I don't want to do any major refactoring of Pony until migrations are ready. It is possible that migration internal engine will be useful for implementing Flask-like plugins too. Right now, current solution with factory functions looks good enough to me. It already enables binding same entities to multiple db, implementing plugins which can add entities to Database, and by returning entity classes from factory functions you can have autocomplete support in IDE too

ml31415 commented 5 years ago

Thanks for your answer. I really do understand your time concerns. One last question here, as I opted for sqlalchemy now anyways:

The main and unique selling point of pony over other ORMs is the neat syntax for iterations, p for p in Persons and so on. Why not just create this iteration syntax as an addon to sqlalchemy ORM layer, instead of trying to create just another ORM? Just as stated in my original issue, I guess sqlalchemy got quite some things right in the very foundation of the whole ORM. And it might be just not worth it, to turn pony upside down now, especially given the limited developer time for the project, breaking API and so on.

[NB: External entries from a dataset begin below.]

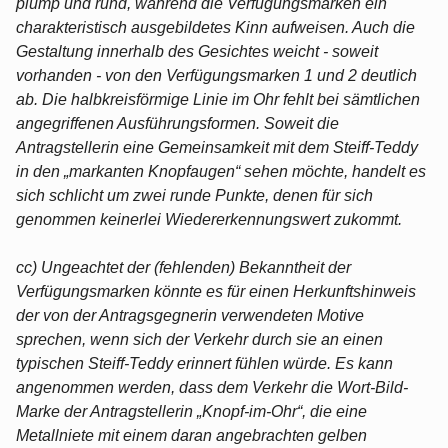
plump und rund, während die Verfügungsmarken ein
charakteristisch ausgebildetes Kinn aufweisen. Auch die
Gestaltung innerhalb des Gesichtes weicht - soweit
vorhanden - von den Verfügungsmarken 1 und 2 deutlich
ab. Die halbkreisförmige Linie im Ohr fehlt bei sämtlichen
angegriffenen Ausführungsformen. Soweit die
Antragstellerin eine Gemeinsamkeit mit dem Steiff-Teddy
in den „markanten Knopfaugen“ sehen möchte, handelt es
sich schlicht um zwei runde Punkte, denen für sich
genommen keinerlei Wiedererkennungswert zukommt.
cc) Ungeachtet der (fehlenden) Bekanntheit der
Verfügungsmarken könnte es für einen Herkunftshinweis
der von der Antragsgegnerin verwendeten Motive
sprechen, wenn sich der Verkehr durch sie an einen
typischen Steiff-Teddy erinnert fühlen würde. Es kann
angenommen werden, dass dem Verkehr die Wort-Bild-
Marke der Antragstellerin „Knopf-im-Ohr“, die eine
Metallniete mit einem daran angebrachten gelben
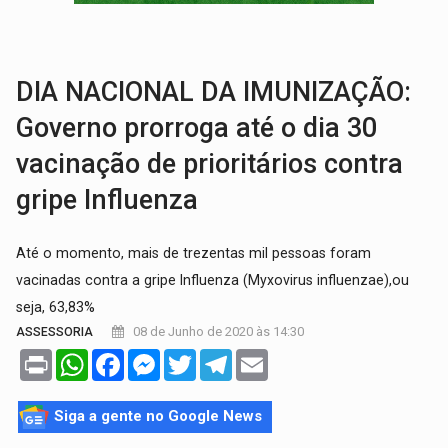
DA RECICLAGEM AO SUCESSO:
A trajetória de superação de Car
'RIO OMERÊ':
MPF pede condenação do Banco do Brasil por financiar atividade
DIA NACIONAL DA IMUNIZAÇÃO:
Governo prorroga até o dia 30
vacinação de prioritários contra
gripe Influenza
Até o momento, mais de trezentas mil pessoas foram
vacinadas contra a gripe Influenza (Myxovirus influenzae),ou
seja, 63,83%
08 de Junho de 2020 às 14:30
ASSESSORIA
Print
WhatsApp
Facebook
Messenger
Twitter
Telegram
Email
Siga a gente no Google News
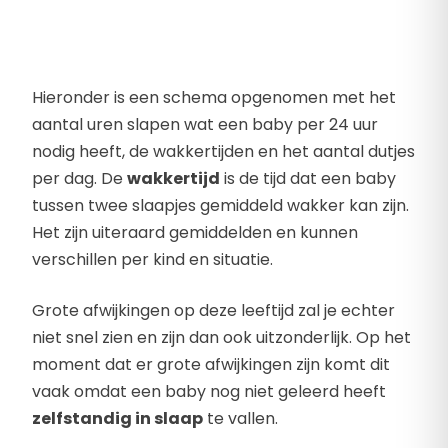
Hieronder is een schema opgenomen met het
aantal uren slapen wat een baby per 24 uur
nodig heeft, de wakkertijden en het aantal dutjes
per dag. De
wakkertijd
is de tijd dat een baby
tussen twee slaapjes gemiddeld wakker kan zijn.
Het zijn uiteraard gemiddelden en kunnen
verschillen per kind en situatie.
Grote afwijkingen op deze leeftijd zal je echter
niet snel zien en zijn dan ook uitzonderlijk. Op het
moment dat er grote afwijkingen zijn komt dit
vaak omdat een baby nog niet geleerd heeft
zelfstandig in slaap
te vallen.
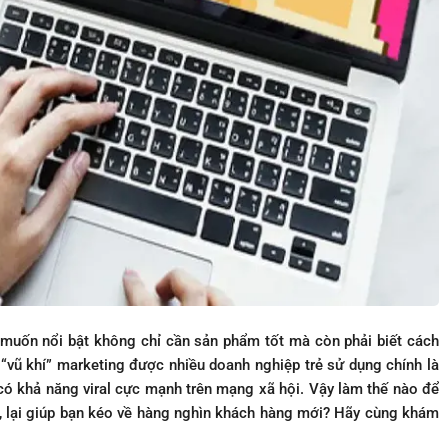
uốn nổi bật không chỉ cần sản phẩm tốt mà còn phải biết cách
“vũ khí” marketing được nhiều doanh nghiệp trẻ sử dụng chính là
ó khả năng viral cực mạnh trên mạng xã hội. Vậy làm thế nào để
, lại giúp bạn kéo về hàng nghìn khách hàng mới? Hãy cùng khám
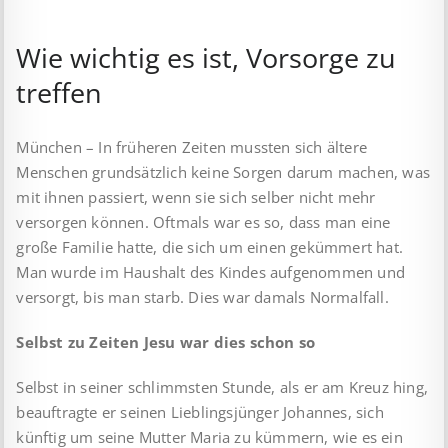
Wie wichtig es ist, Vorsorge zu
treffen
München – In früheren Zeiten mussten sich ältere
Menschen grundsätzlich keine Sorgen darum machen, was
mit ihnen passiert, wenn sie sich selber nicht mehr
versorgen können. Oftmals war es so, dass man eine
große Familie hatte, die sich um einen gekümmert hat.
Man wurde im Haushalt des Kindes aufgenommen und
versorgt, bis man starb. Dies war damals Normalfall.
Selbst zu Zeiten Jesu war dies schon so
Selbst in seiner schlimmsten Stunde, als er am Kreuz hing,
beauftragte er seinen Lieblingsjünger Johannes, sich
künftig um seine Mutter Maria zu kümmern, wie es ein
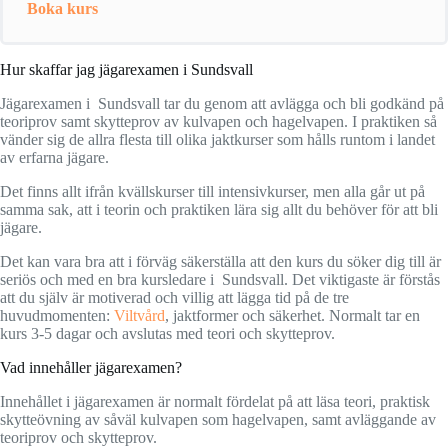
Boka kurs
Hur skaffar jag jägarexamen i Sundsvall
Jägarexamen i Sundsvall tar du genom att avlägga och bli godkänd på
teoriprov samt skytteprov av kulvapen och hagelvapen. I praktiken så
vänder sig de allra flesta till olika jaktkurser som hålls runtom i landet
av erfarna jägare.
Det finns allt ifrån kvällskurser till intensivkurser, men alla går ut på
samma sak, att i teorin och praktiken lära sig allt du behöver för att bli
jägare.
Det kan vara bra att i förväg säkerställa att den kurs du söker dig till är
seriös och med en bra kursledare i Sundsvall. Det viktigaste är förstås
att du själv är motiverad och villig att lägga tid på de tre
huvudmomenten:
Viltvård
, jaktformer och säkerhet. Normalt tar en
kurs 3-5 dagar och avslutas med teori och skytteprov.
Vad innehåller jägarexamen?
Innehållet i jägarexamen är normalt fördelat på att läsa teori, praktisk
skytteövning av såväl kulvapen som hagelvapen, samt avläggande av
teoriprov och skytteprov.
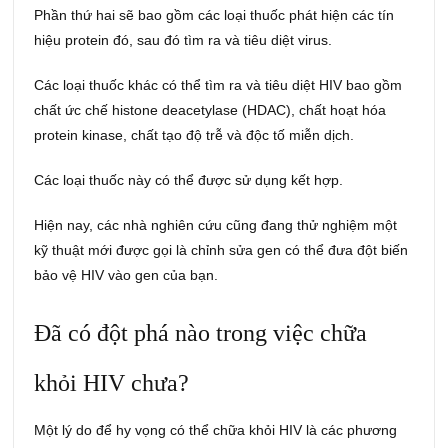
Phần thứ hai sẽ bao gồm các loại thuốc phát hiện các tín
hiệu protein đó, sau đó tìm ra và tiêu diệt virus.
Các loại thuốc khác có thể tìm ra và tiêu diệt HIV bao gồm
chất ức chế histone deacetylase (HDAC), chất hoạt hóa
protein kinase, chất tạo độ trễ và độc tố miễn dịch.
Các loại thuốc này có thể được sử dụng kết hợp.
Hiện nay, các nhà nghiên cứu cũng đang thử nghiệm một
kỹ thuật mới được gọi là chỉnh sửa gen có thể đưa đột biến
bảo vệ HIV vào gen của bạn.
Đã có đột phá nào trong việc chữa
khỏi HIV chưa?
Một lý do để hy vọng có thể chữa khỏi HIV là các phương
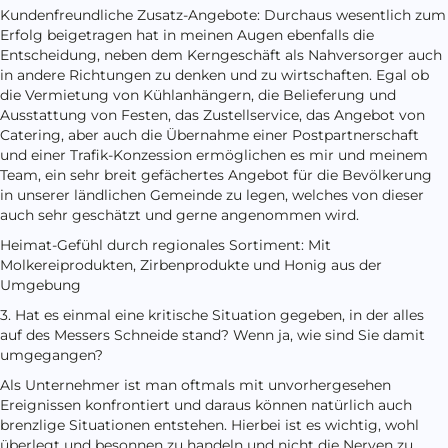
Kundenfreundliche Zusatz-Angebote: Durchaus wesentlich zum
Erfolg beigetragen hat in meinen Augen ebenfalls die
Entscheidung, neben dem Kerngeschäft als Nahversorger auch
in andere Richtungen zu denken und zu wirtschaften. Egal ob
die Vermietung von Kühlanhängern, die Belieferung und
Ausstattung von Festen, das Zustellservice, das Angebot von
Catering, aber auch die Übernahme einer Postpartnerschaft
und einer Trafik-Konzession ermöglichen es mir und meinem
Team, ein sehr breit gefächertes Angebot für die Bevölkerung
in unserer ländlichen Gemeinde zu legen, welches von dieser
auch sehr geschätzt und gerne angenommen wird.
Heimat-Gefühl durch regionales Sortiment: Mit
Molkereiprodukten, Zirbenprodukte und Honig aus der
Umgebung
3. Hat es einmal eine kritische Situation gegeben, in der alles
auf des Messers Schneide stand? Wenn ja, wie sind Sie damit
umgegangen?
Als Unternehmer ist man oftmals mit unvorhergesehen
Ereignissen konfrontiert und daraus können natürlich auch
brenzlige Situationen entstehen. Hierbei ist es wichtig, wohl
überlegt und besonnen zu handeln und nicht die Nerven zu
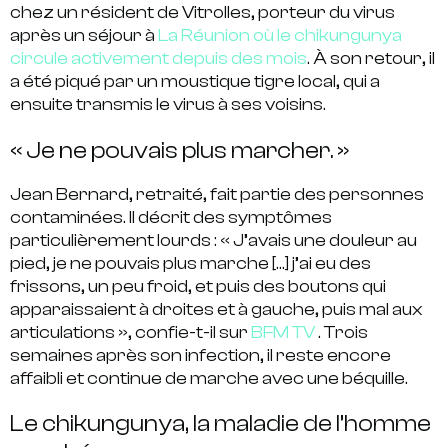
chez un résident de Vitrolles, porteur du virus
après un séjour à
La Réunion où le chikungunya
circule activement depuis des mois
. À son retour, il
a été piqué par un moustique tigre local, qui a
ensuite transmis le virus à ses voisins.
« Je ne pouvais plus marcher. »
Jean Bernard, retraité, fait partie des personnes
contaminées. Il décrit des
symptômes
particulièrement lourds
: « J’avais une douleur au
pied, je ne pouvais plus marche […] j’ai eu des
frissons, un peu froid, et puis des boutons qui
apparaissaient à droites et à gauche, puis mal aux
articulations », confie-t-il sur
BFM TV
.
Trois
semaines après
son infection, il reste encore
affaibli
et continue de marche avec une béquille.
Le chikungunya, la maladie de l’homme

luckydonald commented 5 years ago

@kozlovsky How do I use it in a plugin's own file?

# plugin1/foo.py
from pony import orm
from plugin1 import Foo  # <- how to do that?

@orm.db_session
def store_something(y):
  foo = Foo.get(x=2)
  if not foo:
    foo = Foo(x=2, y=0)
  # end if
  foo.y += 2
# end def
# main.py
from plugin1.foo import store_something

store_something(12)
kozlovsky commented 5 years ago

@luckydonald I updated my previous example and added some example functions to plugins for working with objects defined in this plugin

So you don't import Foo in plugin itself, instead you receive db as a function parameter and access db.Foo. Then a user of your plugin can import plugin, call define_entities(db) to add your entities and call your other functions passing db as a first argument.

fluffy-critter commented 4 years ago

Hi, I'm trying to wrap my head around how to do something similar to what @ml31415 is asking, not for the purpose of multiple models in a single app, but so that I can declare my model in a module without the actual bound database being a module global. In particular I want the database object to be "owned" by my Flask app object, which helps with some debugging and deployment scenarios, and also makes it possible for things like having multiple instances of a blueprint which share a database schema but not an actual database.

Wrapping the model schema declarations up in a closure makes sense, but then it gets really unwieldy to deal with things like mypy type hinting. I tried doing a mixin pattern like:

# model.py
from pony import orm

class Foo:
    some_column = orm.Required(str,unique=True)

def generate(db):
    class Model:
        class Foo(db.Entity, Foo):
            pass
    return Model()

but then the query generator couldn't actually find the attributes stored on the realized model's classes; for example:

from pony import orm
import model
db = orm.Database()
my_model = model.generate(db)
my_model.Foo.get(some_column="hello")

would generate an error TypeError: unknown attribute 'some_column'

Of course, I can just define the model once-and-only-once in the generate() function, but then I can't figure out how to use type annotations in a way that preserves my ability to also get typing for the columns themselves.

I feel like I could possibly do something incredibly hacky with __dict__ or something (to copy the properties rather than inheriting them), but is there already an established pattern for doing this that I'm overlooking?